• WHAT IS EXPECTED
Check every line in the listing below for "better". Copy the ones where it occurs.

• EXERCISE MATERIAL
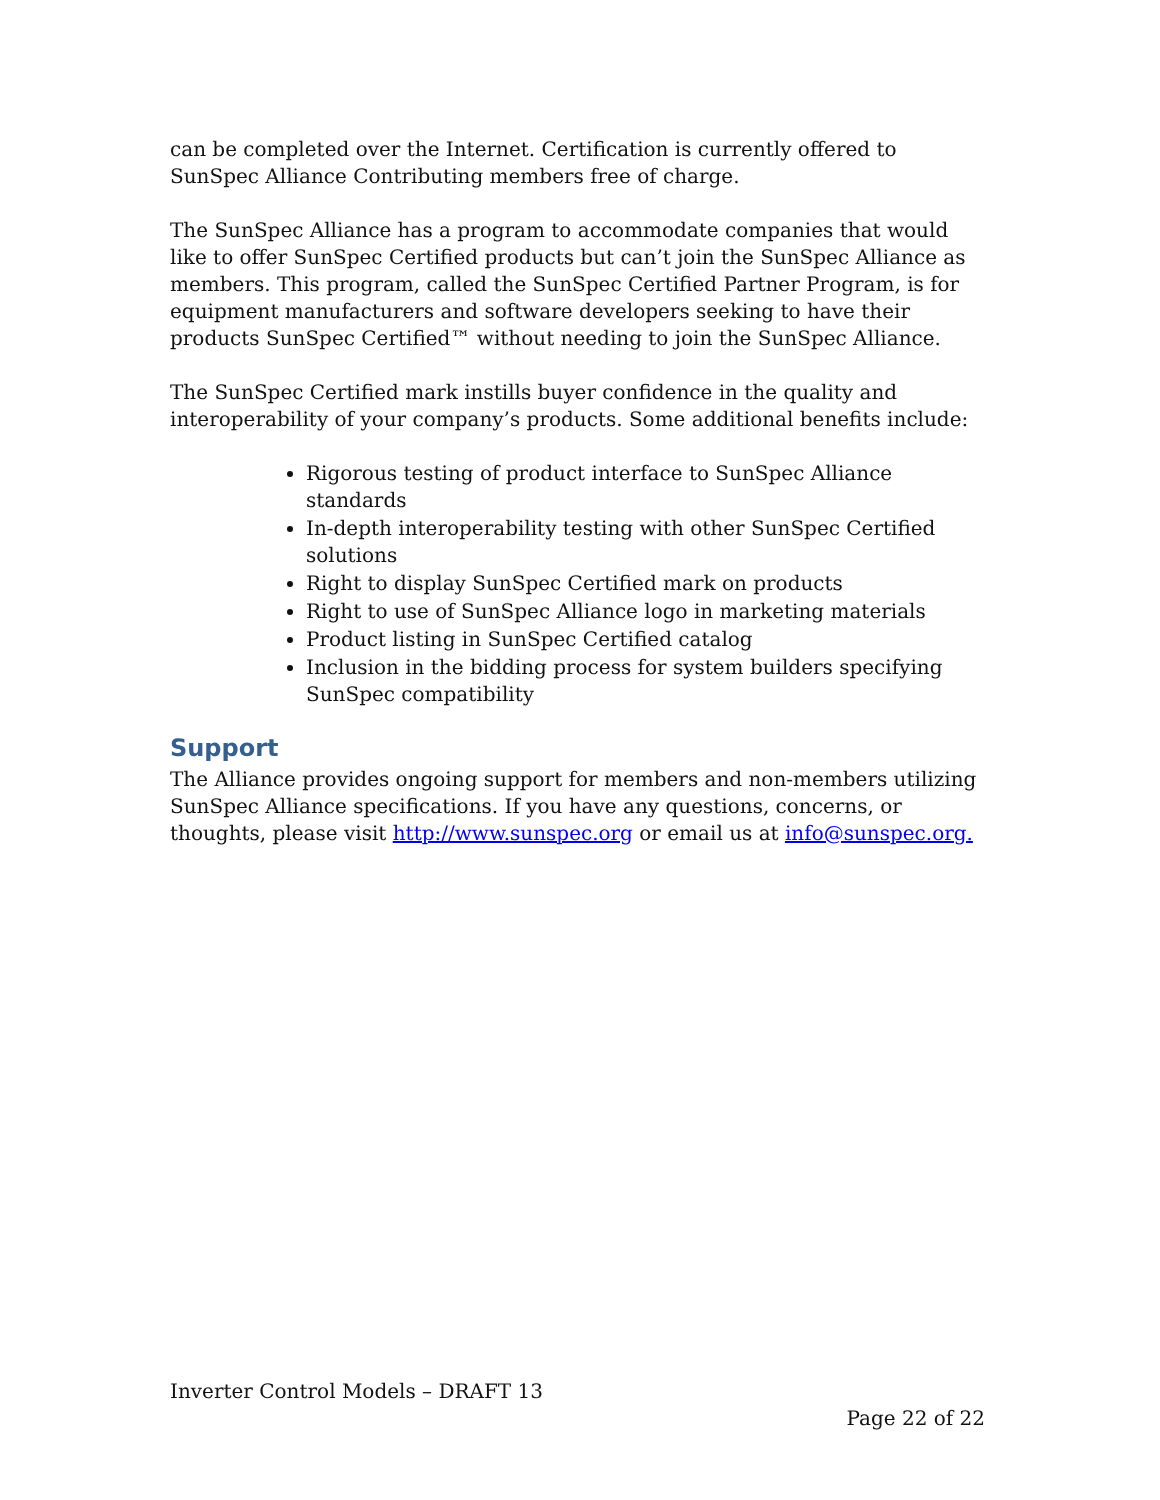can be completed over the Internet. Certification is currently offered to SunSpec Alliance Contributing members free of charge.
The SunSpec Alliance has a program to accommodate companies that would like to offer SunSpec Certified products but can’t join the SunSpec Alliance as members. This program, called the SunSpec Certified Partner Program, is for equipment manufacturers and software developers seeking to have their products SunSpec Certified™ without needing to join the SunSpec Alliance.
The SunSpec Certified mark instills buyer confidence in the quality and interoperability of your company’s products. Some additional benefits include:
Rigorous testing of product interface to SunSpec Alliance standards
In-depth interoperability testing with other SunSpec Certified solutions
Right to display SunSpec Certified mark on products
Right to use of SunSpec Alliance logo in marketing materials
Product listing in SunSpec Certified catalog
Inclusion in the bidding process for system builders specifying SunSpec compatibility
Support
The Alliance provides ongoing support for members and non-members utilizing SunSpec Alliance specifications. If you have any questions, concerns, or thoughts, please visit http://www.sunspec.org or email us at info@sunspec.org.
Inverter Control Models – DRAFT 13
Page 22 of 22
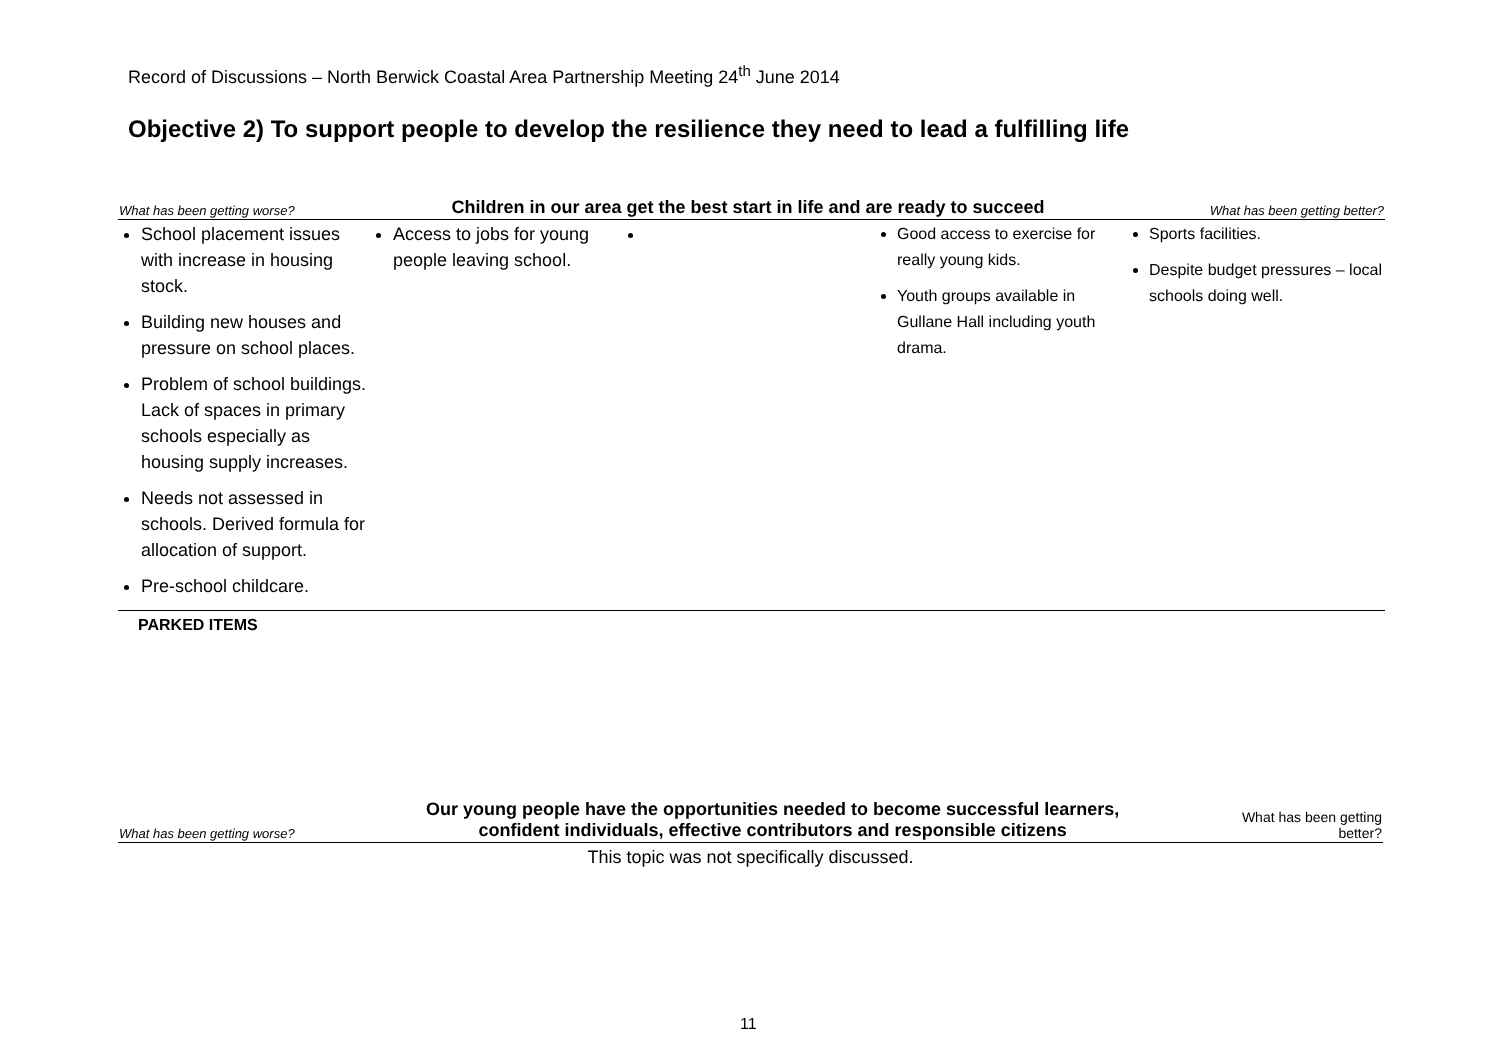Record of Discussions – North Berwick Coastal Area Partnership Meeting 24<sup>th</sup> June 2014
Objective 2) To support people to develop the resilience they need to lead a fulfilling life
| What has been getting worse? | Children in our area get the best start in life and are ready to succeed | | | What has been getting better? |
| --- | --- | --- | --- | --- |
| School placement issues with increase in housing stock. Building new houses and pressure on school places. Problem of school buildings. Lack of spaces in primary schools especially as housing supply increases. Needs not assessed in schools. Derived formula for allocation of support. Pre-school childcare. | Access to jobs for young people leaving school. | | Good access to exercise for really young kids. Youth groups available in Gullane Hall including youth drama. | Sports facilities. Despite budget pressures – local schools doing well. |
| PARKED ITEMS | | | | |
| What has been getting worse? | Our young people have the opportunities needed to become successful learners, confident individuals, effective contributors and responsible citizens | What has been getting better? |
| --- | --- | --- |
| This topic was not specifically discussed. | | |
11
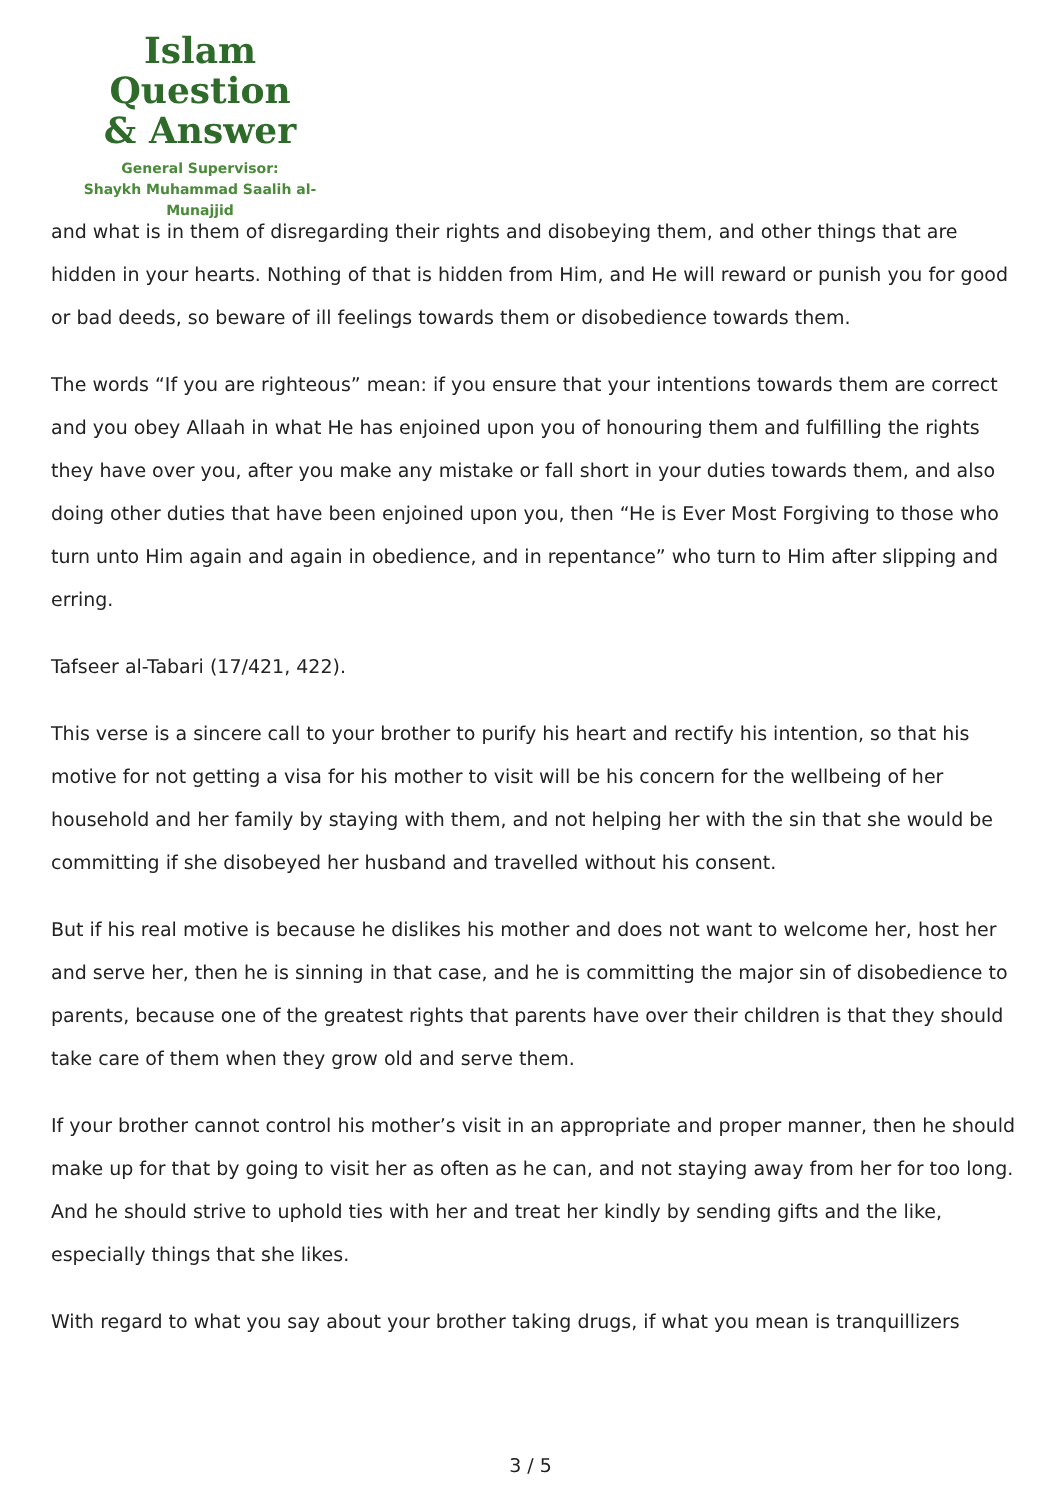Islam Question
& Answer
General Supervisor:
Shaykh Muhammad Saalih al-Munajjid
and what is in them of disregarding their rights and disobeying them, and other things that are hidden in your hearts. Nothing of that is hidden from Him, and He will reward or punish you for good or bad deeds, so beware of ill feelings towards them or disobedience towards them.
The words “If you are righteous” mean: if you ensure that your intentions towards them are correct and you obey Allaah in what He has enjoined upon you of honouring them and fulfilling the rights they have over you, after you make any mistake or fall short in your duties towards them, and also doing other duties that have been enjoined upon you, then “He is Ever Most Forgiving to those who turn unto Him again and again in obedience, and in repentance” who turn to Him after slipping and erring.
Tafseer al-Tabari (17/421, 422).
This verse is a sincere call to your brother to purify his heart and rectify his intention, so that his motive for not getting a visa for his mother to visit will be his concern for the wellbeing of her household and her family by staying with them, and not helping her with the sin that she would be committing if she disobeyed her husband and travelled without his consent.
But if his real motive is because he dislikes his mother and does not want to welcome her, host her and serve her, then he is sinning in that case, and he is committing the major sin of disobedience to parents, because one of the greatest rights that parents have over their children is that they should take care of them when they grow old and serve them.
If your brother cannot control his mother’s visit in an appropriate and proper manner, then he should make up for that by going to visit her as often as he can, and not staying away from her for too long. And he should strive to uphold ties with her and treat her kindly by sending gifts and the like, especially things that she likes.
With regard to what you say about your brother taking drugs, if what you mean is tranquillizers
3 / 5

• YOUR RESPONSE
| What has been getting worse? | Children in our area get the best start in life and are ready to succeed | | | What has been getting better? |
| What has been getting worse? | Our young people have the opportunities needed to become successful learners, confident individuals, effective contributors and responsible citizens | What has been getting better? |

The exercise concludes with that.